## DATA SECTION
########################################

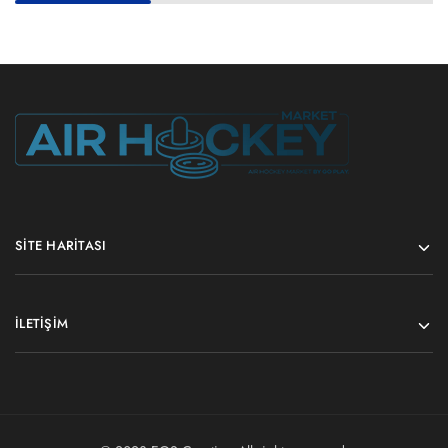
SITE HARITASI
İLETIŞIM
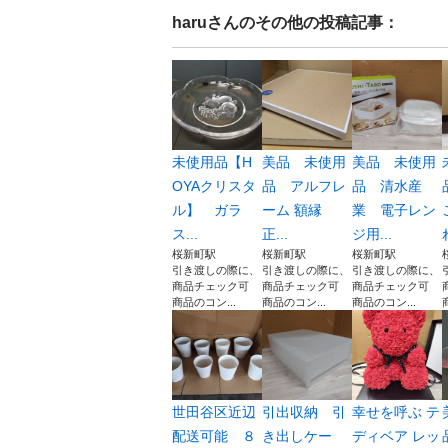
haru
さんのその他の投稿記事：
未使用品【H
美品 未使用
美品 未使用
OYAクリスタ
品 アルフレ
品 清水産
ル】 ガラ
ーム 額縁
業 電子レン
ス...
正...
ジ用...
桜新町駅
桜新町駅
桜新町駅
引き渡しの際に、
引き渡しの際に、
引き渡しの際に、
商品チェック可
商品チェック可
商品チェック可
商品のコン...
商品のコン...
商品のコン...
世田谷区近辺
引出収納 引
幸せを呼ぶ テ
配送可能 ８
き出しケー
ディベア レッ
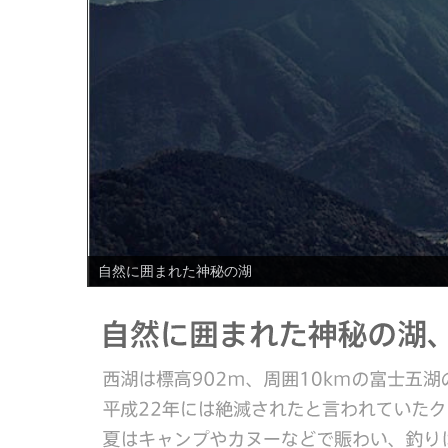
PREV
日本の原風景が残る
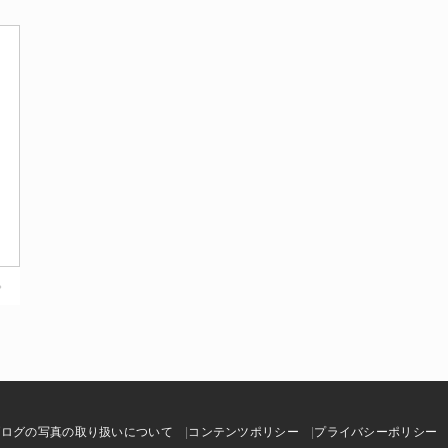
ブログの写真の取り扱いについて
コンテンツポリシー
プライバシーポリシー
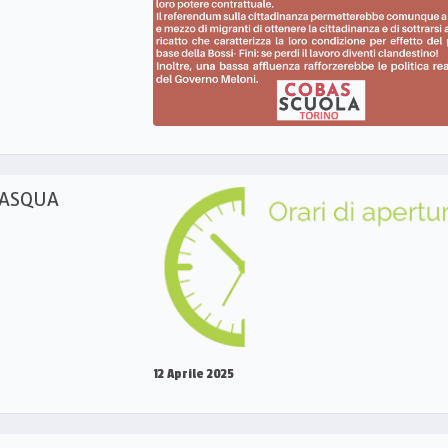
PASQUA
12 Aprile 2025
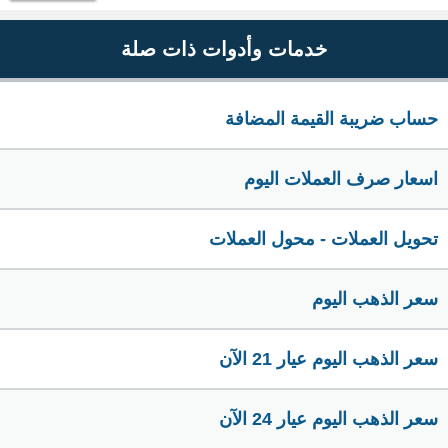
خدمات وأدوات ذات صلة
حساب ضريبة القيمة المضافة
اسعار صرف العملات اليوم
تحويل العملات - محول العملات
سعر الذهب اليوم
سعر الذهب اليوم عيار 21 الآن
سعر الذهب اليوم عيار 24 الآن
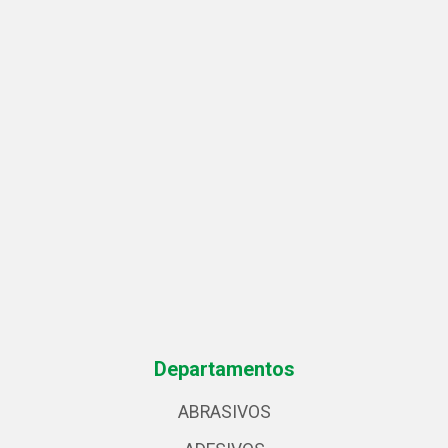
Departamentos
ABRASIVOS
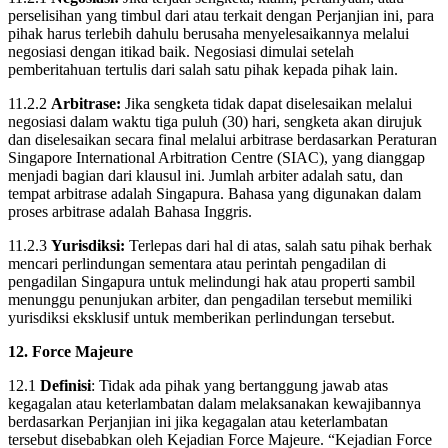
perselisihan yang timbul dari atau terkait dengan Perjanjian ini, para
pihak harus terlebih dahulu berusaha menyelesaikannya melalui
negosiasi dengan itikad baik. Negosiasi dimulai setelah
pemberitahuan tertulis dari salah satu pihak kepada pihak lain.
11.2.2
Arbitrase:
Jika sengketa tidak dapat diselesaikan melalui
negosiasi dalam waktu tiga puluh (30) hari, sengketa akan dirujuk
dan diselesaikan secara final melalui arbitrase berdasarkan Peraturan
Singapore International Arbitration Centre (SIAC), yang dianggap
menjadi bagian dari klausul ini. Jumlah arbiter adalah satu, dan
tempat arbitrase adalah Singapura. Bahasa yang digunakan dalam
proses arbitrase adalah Bahasa Inggris.
11.2.3
Yurisdiksi:
Terlepas dari hal di atas, salah satu pihak berhak
mencari perlindungan sementara atau perintah pengadilan di
pengadilan Singapura untuk melindungi hak atau properti sambil
menunggu penunjukan arbiter, dan pengadilan tersebut memiliki
yurisdiksi eksklusif untuk memberikan perlindungan tersebut.
12. Force Majeure
12.1
Definisi
: Tidak ada pihak yang bertanggung jawab atas
kegagalan atau keterlambatan dalam melaksanakan kewajibannya
berdasarkan Perjanjian ini jika kegagalan atau keterlambatan
tersebut disebabkan oleh Kejadian Force Majeure. “Kejadian Force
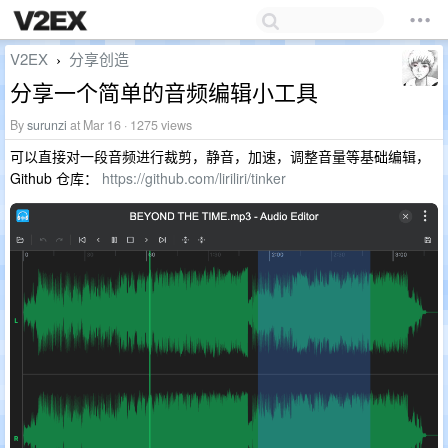
V2EX
分享创造
›
分享一个简单的音频编辑小工具
By
surunzi
at Mar 16 · 1275 views
可以直接对一段音频进行裁剪，静音，加速，调整音量等基础编辑，
Github 仓库：
https://github.com/liriliri/tinker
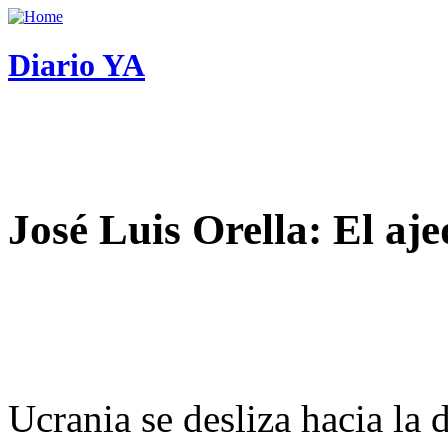
Diario YA
José Luis Orella: El aj
Ucrania se desliza hacia la 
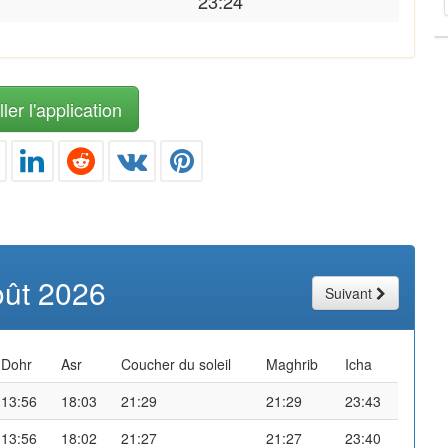
23:24
ler l'application
oût 2026
Suivant
Dohr
Asr
Coucher du soleil
Maghrib
Icha
13:56
18:03
21:29
21:29
23:43
13:56
18:02
21:27
21:27
23:40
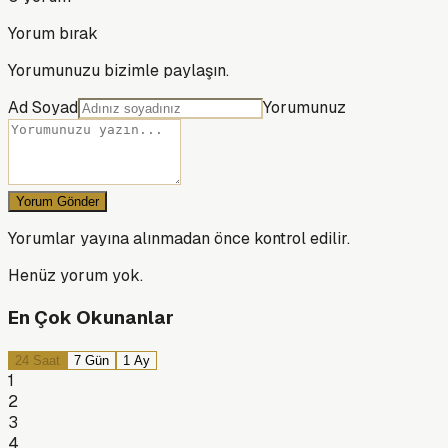
Yorum bırak
Yorumunuzu bizimle paylaşın.
Ad Soyad
Yorumunuz
Yorum Gönder
Yorumlar yayına alınmadan önce kontrol edilir.
Henüz yorum yok.
En Çok Okunanlar
24 Saat
7 Gün
1 Ay
1
2
3
4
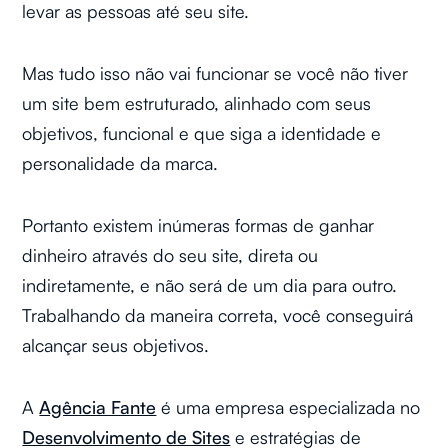
levar as pessoas até seu site.
Mas tudo isso não vai funcionar se você não tiver
um site bem estruturado, alinhado com seus
objetivos, funcional e que siga a identidade e
personalidade da marca.
Portanto existem inúmeras formas de ganhar
dinheiro através do seu site, direta ou
indiretamente, e não será de um dia para outro.
Trabalhando da maneira correta, você conseguirá
alcançar seus objetivos.
A
Agência Fante
é uma empresa especializada no
Desenvolvimento de Sites
e estratégias de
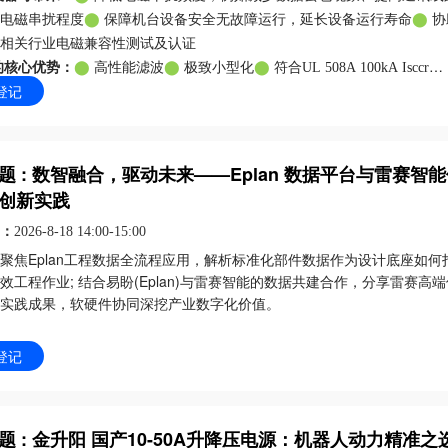
电磁串扰程度
⬤
保障机台设备安全无故障运行，延长设备运行寿命
⬤
协
相关行业电磁兼容性测试及认证
的核心优势：
⬤
高性能滤波
⬤
极致小型化
⬤
符合UL 508A 100kA Isccr
登记
的核心优势：
⬤
双阶拓扑，高性能
⬤
书册型，狭长布局
⬤
搭配Fuse，预期
题 : 数智融合，驱动未来——Eplan 数据平台与雷赛智
创新实践
：
2026-8-18 14:00-15:00
聚焦Eplan工程数据全流程应用，解析标准化部件数据作为设计底座如何
效工程作业; 结合易盼(Eplan)与雷赛智能的数据共建合作，分享雷赛高
实践成果，软硬件协同深挖产业数字化价值。
登记
题 : 金升阳 国产10-50A升降压电源：机器人动力精准之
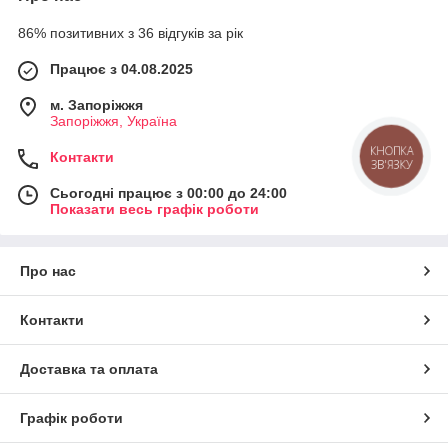
86% позитивних з 36 відгуків за рік
Працює з 04.08.2025
м. Запоріжжя
Запоріжжя, Україна
Контакти
КНОПКА
ЗВ'ЯЗКУ
Сьогодні працює з 00:00 до 24:00
Показати весь графік роботи
Про нас
Контакти
Доставка та оплата
Графік роботи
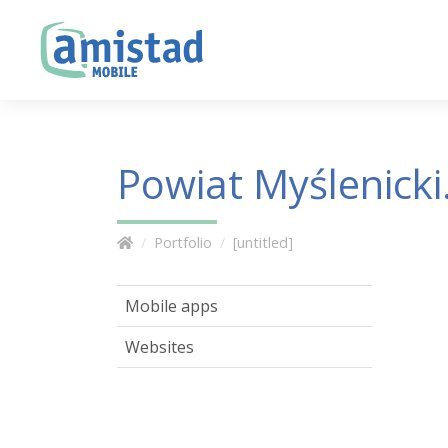
Powiat Myślenicki
Portfolio
[untitled]
Mobile apps
Websites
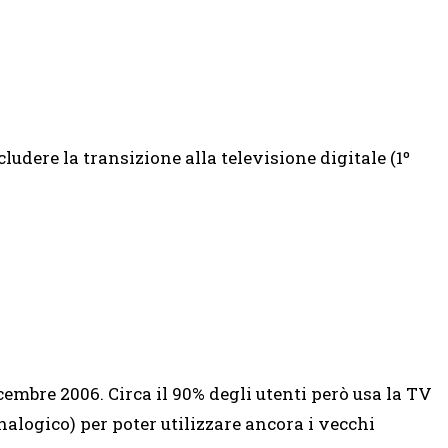
ludere la transizione alla televisione digitale (1º
Dicembre 2006. Circa il 90% degli utenti però usa la TV
alogico) per poter utilizzare ancora i vecchi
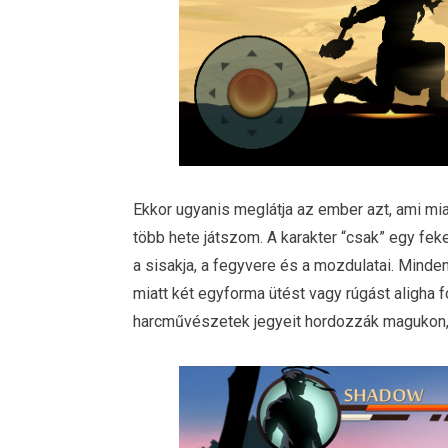
Ekkor ugyanis meglátja az ember azt, ami mia
több hete játszom. A karakter “csak” egy feket
a sisakja, a fegyvere és a mozdulatai. Mind
miatt két egyforma ütést vagy rúgást aligha f
harcművészetek jegyeit hordozzák magukon, di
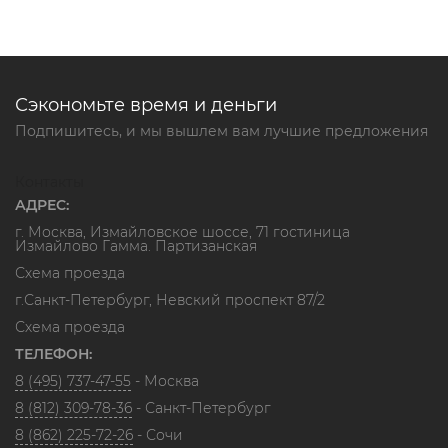
Сэкономьте время и деньги
Подпишитесь, и мы вышлем вам лучшие предложения
Контакты
АДРЕС:
г. Москва, Измайловское шоссе, 71 гостиница
Измайлово Гамма. Партизанская
Схема проезда
г.Санкт-Петербург, Невский проспект 87/2
Схема проезда
ТЕЛЕФОН:
8 (495) 737-47-55
- Москва
8 (812) 309-78-36
- Санкт-Петербург
8 (862) 225-72-26
- Сочи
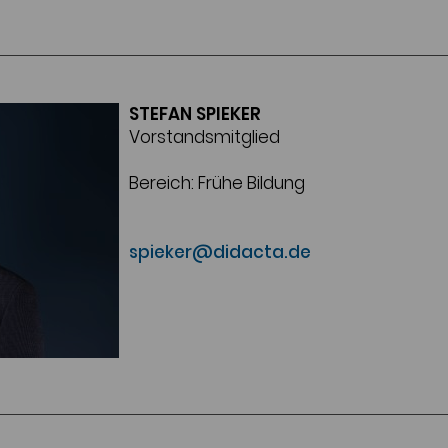
STEFAN SPIEKER
Vorstandsmitglied
Bereich: Frühe Bildung
spieker@didacta.de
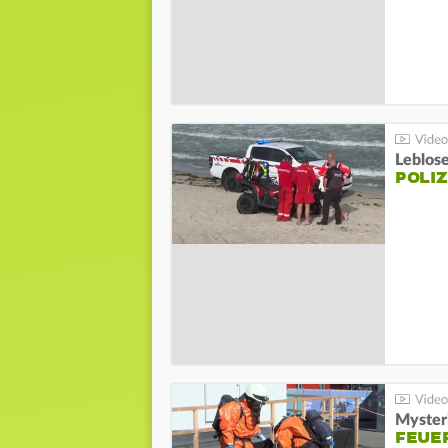
Leblos
POLIZ
Mysteri
FEUE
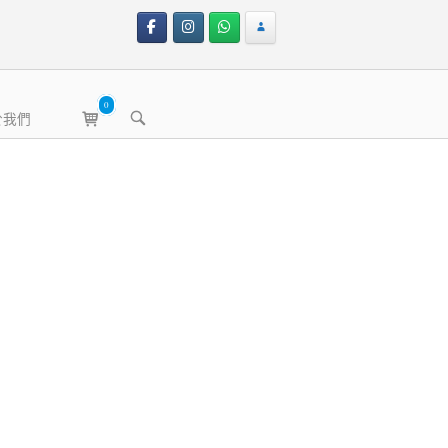
0
View
OPEN
於我們
shopping
SEARCH
BAR
cart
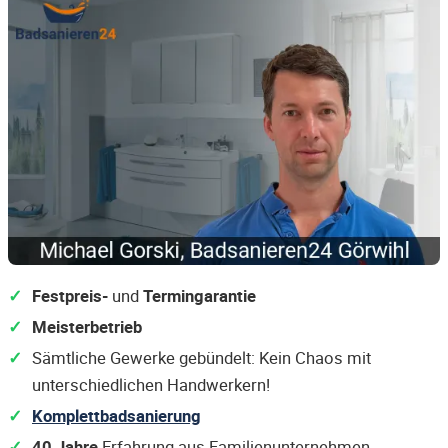
Festpreis-
und
Termingarantie
Meisterbetrieb
Sämtliche Gewerke gebündelt: Kein Chaos mit
unterschiedlichen Handwerkern!
Komplettbadsanierung
40 Jahre
Erfahrung aus Familienunternehmen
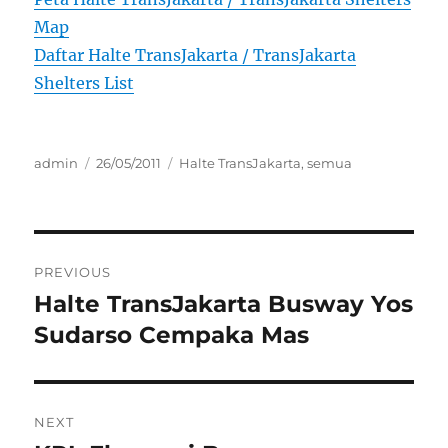
Map
Daftar Halte TransJakarta / TransJakarta
Shelters List
Author
Posted
Categories
admin
26/05/2011
Halte TransJakarta
,
semua
on
Post
PREVIOUS
navigation
Halte TransJakarta Busway Yos
Previous
post:
Sudarso Cempaka Mas
NEXT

########################################

## WHAT IS NEEDED
What lines of the data include the word "adalah"? Copy each of them.

## ANSWER FOR THIS EXERCISE
menjadi bagian dari klausul ini. Jumlah arbiter adalah satu, dan
tempat arbitrase adalah Singapura. Bahasa yang digunakan dalam
proses arbitrase adalah Bahasa Inggris.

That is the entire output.